Aim of the exercise:
Reproduce word for word everything in the entries below, from the line containing "scientific name: Juncus torreyi" down to the line containing "common name: Green cloverworm", with both of those lines included.

Dataset extract:
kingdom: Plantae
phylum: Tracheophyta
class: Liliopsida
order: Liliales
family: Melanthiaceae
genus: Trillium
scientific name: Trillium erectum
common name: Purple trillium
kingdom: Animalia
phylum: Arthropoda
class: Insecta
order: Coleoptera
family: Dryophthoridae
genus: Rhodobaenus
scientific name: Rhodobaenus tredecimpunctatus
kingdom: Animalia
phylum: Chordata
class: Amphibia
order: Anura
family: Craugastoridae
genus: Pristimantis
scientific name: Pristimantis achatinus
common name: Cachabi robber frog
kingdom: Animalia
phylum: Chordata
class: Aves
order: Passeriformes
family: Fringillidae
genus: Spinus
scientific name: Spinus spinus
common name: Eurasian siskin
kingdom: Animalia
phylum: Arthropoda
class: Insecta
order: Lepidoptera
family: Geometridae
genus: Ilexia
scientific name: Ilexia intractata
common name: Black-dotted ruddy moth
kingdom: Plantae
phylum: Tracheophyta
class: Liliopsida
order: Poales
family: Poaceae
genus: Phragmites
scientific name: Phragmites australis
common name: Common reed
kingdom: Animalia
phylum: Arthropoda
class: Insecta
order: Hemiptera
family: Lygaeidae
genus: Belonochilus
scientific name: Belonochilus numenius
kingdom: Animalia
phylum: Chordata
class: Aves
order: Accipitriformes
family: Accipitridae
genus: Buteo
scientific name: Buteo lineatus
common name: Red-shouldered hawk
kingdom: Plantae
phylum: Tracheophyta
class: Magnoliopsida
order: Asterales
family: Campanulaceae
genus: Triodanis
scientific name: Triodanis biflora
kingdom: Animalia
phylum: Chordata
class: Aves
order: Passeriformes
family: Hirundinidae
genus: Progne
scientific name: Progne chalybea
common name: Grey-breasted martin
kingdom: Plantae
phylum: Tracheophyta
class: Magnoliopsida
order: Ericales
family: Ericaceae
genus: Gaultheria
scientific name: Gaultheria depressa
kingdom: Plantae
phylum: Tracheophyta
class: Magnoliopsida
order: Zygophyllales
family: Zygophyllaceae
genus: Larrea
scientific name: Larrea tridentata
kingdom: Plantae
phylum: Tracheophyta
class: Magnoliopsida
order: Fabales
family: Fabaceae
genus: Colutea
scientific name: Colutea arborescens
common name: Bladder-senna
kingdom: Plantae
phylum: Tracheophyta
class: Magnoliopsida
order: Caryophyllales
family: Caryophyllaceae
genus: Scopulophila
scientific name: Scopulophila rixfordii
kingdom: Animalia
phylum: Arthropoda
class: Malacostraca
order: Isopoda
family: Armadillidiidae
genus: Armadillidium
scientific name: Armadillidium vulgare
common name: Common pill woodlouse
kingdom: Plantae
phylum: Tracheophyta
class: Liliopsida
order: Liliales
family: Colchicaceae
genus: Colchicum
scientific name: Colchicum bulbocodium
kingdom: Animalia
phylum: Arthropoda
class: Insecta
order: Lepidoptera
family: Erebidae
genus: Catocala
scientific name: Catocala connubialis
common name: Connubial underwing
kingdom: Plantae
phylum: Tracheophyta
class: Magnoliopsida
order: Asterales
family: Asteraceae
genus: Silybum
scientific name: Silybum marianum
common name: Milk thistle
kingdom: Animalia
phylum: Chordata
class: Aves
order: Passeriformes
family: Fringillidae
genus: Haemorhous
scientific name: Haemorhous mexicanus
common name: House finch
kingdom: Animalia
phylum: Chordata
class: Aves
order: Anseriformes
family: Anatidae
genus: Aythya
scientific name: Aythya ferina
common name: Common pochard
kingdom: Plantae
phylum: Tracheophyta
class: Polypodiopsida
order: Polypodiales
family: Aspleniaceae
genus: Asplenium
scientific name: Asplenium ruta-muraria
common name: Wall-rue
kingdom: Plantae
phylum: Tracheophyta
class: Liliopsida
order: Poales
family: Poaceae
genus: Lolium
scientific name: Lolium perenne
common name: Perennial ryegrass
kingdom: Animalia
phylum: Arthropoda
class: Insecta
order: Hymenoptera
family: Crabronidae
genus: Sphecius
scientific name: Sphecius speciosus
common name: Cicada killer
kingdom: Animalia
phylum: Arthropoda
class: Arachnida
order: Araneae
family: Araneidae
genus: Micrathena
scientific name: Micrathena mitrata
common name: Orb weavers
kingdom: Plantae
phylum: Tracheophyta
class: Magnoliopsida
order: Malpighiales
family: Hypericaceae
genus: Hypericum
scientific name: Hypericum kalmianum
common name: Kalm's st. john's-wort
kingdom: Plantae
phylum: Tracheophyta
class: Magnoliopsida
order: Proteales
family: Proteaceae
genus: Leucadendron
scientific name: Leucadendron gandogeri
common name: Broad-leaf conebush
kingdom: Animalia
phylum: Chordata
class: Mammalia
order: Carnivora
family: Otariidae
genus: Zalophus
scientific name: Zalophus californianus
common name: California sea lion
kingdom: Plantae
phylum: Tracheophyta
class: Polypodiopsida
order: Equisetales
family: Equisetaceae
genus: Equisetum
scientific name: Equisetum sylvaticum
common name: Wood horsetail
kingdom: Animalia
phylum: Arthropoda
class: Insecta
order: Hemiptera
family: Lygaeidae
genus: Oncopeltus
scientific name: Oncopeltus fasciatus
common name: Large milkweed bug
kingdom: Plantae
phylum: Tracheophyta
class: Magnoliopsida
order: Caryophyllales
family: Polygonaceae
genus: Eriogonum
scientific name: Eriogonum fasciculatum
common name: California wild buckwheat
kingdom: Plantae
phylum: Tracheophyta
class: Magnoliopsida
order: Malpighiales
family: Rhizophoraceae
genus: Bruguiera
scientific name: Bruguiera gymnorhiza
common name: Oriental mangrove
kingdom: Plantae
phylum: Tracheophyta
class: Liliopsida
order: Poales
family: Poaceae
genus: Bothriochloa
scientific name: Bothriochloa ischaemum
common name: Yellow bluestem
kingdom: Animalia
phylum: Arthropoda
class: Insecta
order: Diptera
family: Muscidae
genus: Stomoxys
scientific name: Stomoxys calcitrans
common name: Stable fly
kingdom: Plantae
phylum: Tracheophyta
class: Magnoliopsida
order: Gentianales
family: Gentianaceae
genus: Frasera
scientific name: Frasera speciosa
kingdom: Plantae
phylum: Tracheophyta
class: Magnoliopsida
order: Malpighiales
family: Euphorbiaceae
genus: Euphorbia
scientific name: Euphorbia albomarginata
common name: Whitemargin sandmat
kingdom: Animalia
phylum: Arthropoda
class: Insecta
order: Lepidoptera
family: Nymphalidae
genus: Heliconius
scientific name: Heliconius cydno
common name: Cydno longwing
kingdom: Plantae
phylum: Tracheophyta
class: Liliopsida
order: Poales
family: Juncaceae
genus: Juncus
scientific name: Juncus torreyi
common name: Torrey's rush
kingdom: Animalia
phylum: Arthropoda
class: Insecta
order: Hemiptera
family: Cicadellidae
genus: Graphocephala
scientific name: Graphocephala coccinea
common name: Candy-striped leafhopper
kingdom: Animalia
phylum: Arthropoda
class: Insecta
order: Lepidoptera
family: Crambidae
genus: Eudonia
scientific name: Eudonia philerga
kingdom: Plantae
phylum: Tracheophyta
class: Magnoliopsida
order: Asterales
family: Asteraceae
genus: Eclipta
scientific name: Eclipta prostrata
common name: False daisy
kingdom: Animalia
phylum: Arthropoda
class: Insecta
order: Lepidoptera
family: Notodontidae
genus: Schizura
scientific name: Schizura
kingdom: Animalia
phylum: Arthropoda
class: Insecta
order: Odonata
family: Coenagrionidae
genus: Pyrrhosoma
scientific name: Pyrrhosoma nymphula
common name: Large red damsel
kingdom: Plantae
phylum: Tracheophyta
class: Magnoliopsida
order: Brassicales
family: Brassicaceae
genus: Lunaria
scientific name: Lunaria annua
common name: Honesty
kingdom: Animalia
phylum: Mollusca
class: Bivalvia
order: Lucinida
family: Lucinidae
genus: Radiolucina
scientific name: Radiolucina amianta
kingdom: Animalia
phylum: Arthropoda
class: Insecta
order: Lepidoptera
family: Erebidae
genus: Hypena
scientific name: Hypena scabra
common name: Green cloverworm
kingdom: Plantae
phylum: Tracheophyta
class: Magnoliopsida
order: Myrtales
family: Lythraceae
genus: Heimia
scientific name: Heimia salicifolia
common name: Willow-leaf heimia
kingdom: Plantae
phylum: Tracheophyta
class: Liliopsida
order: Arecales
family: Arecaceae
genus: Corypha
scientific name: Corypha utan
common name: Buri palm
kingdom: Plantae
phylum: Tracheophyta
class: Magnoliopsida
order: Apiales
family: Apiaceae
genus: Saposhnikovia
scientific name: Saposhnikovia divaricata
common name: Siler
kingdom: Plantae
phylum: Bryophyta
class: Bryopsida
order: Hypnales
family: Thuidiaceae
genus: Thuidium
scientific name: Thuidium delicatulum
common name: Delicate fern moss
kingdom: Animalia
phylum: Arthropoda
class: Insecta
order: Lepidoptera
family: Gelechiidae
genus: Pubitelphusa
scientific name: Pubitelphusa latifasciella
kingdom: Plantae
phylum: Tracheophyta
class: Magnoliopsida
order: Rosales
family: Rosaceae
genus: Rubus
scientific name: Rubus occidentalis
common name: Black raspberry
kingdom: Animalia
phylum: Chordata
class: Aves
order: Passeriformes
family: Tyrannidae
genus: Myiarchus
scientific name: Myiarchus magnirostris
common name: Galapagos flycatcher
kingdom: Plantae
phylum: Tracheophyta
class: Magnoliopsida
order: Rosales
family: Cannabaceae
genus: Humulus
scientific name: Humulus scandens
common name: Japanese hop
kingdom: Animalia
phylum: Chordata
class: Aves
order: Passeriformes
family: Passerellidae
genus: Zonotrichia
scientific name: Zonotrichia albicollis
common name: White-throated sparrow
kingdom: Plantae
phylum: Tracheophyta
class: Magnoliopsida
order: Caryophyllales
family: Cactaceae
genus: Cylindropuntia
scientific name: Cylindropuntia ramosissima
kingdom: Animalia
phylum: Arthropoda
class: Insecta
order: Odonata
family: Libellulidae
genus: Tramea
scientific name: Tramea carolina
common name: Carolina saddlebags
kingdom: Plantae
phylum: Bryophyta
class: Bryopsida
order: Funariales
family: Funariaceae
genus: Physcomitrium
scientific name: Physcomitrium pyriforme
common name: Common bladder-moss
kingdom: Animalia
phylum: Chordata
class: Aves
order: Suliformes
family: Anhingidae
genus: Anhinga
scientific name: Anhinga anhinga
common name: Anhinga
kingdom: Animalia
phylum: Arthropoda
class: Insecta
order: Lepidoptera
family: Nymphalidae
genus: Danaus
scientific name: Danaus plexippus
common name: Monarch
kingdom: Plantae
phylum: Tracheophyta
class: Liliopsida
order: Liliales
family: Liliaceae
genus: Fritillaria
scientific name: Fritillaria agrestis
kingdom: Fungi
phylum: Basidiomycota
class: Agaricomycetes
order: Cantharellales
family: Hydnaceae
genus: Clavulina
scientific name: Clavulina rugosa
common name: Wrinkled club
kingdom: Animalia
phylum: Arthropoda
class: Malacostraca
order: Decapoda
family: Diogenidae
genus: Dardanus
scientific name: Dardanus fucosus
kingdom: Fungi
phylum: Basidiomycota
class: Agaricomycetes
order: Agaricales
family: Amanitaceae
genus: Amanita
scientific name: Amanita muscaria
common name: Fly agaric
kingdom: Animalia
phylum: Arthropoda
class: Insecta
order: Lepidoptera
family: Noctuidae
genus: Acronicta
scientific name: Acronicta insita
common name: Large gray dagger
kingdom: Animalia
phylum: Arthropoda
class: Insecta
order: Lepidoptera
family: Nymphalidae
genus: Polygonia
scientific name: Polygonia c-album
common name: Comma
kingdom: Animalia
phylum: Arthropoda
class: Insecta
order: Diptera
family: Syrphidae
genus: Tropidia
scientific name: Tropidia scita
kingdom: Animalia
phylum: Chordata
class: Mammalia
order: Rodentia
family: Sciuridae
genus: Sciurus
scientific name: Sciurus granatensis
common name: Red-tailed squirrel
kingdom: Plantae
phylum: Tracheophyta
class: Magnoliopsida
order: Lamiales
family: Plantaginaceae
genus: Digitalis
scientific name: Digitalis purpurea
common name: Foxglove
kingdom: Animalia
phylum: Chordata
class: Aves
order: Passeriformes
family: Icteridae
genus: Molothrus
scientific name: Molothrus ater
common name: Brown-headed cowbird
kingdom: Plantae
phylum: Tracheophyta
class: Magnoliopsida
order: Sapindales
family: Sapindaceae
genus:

Answer:
scientific name: Juncus torreyi
common name: Torrey's rush
kingdom: Animalia
phylum: Arthropoda
class: Insecta
order: Hemiptera
family: Cicadellidae
genus: Graphocephala
scientific name: Graphocephala coccinea
common name: Candy-striped leafhopper
kingdom: Animalia
phylum: Arthropoda
class: Insecta
order: Lepidoptera
family: Crambidae
genus: Eudonia
scientific name: Eudonia philerga
kingdom: Plantae
phylum: Tracheophyta
class: Magnoliopsida
order: Asterales
family: Asteraceae
genus: Eclipta
scientific name: Eclipta prostrata
common name: False daisy
kingdom: Animalia
phylum: Arthropoda
class: Insecta
order: Lepidoptera
family: Notodontidae
genus: Schizura
scientific name: Schizura
kingdom: Animalia
phylum: Arthropoda
class: Insecta
order: Odonata
family: Coenagrionidae
genus: Pyrrhosoma
scientific name: Pyrrhosoma nymphula
common name: Large red damsel
kingdom: Plantae
phylum: Tracheophyta
class: Magnoliopsida
order: Brassicales
family: Brassicaceae
genus: Lunaria
scientific name: Lunaria annua
common name: Honesty
kingdom: Animalia
phylum: Mollusca
class: Bivalvia
order: Lucinida
family: Lucinidae
genus: Radiolucina
scientific name: Radiolucina amianta
kingdom: Animalia
phylum: Arthropoda
class: Insecta
order: Lepidoptera
family: Erebidae
genus: Hypena
scientific name: Hypena scabra
common name: Green cloverworm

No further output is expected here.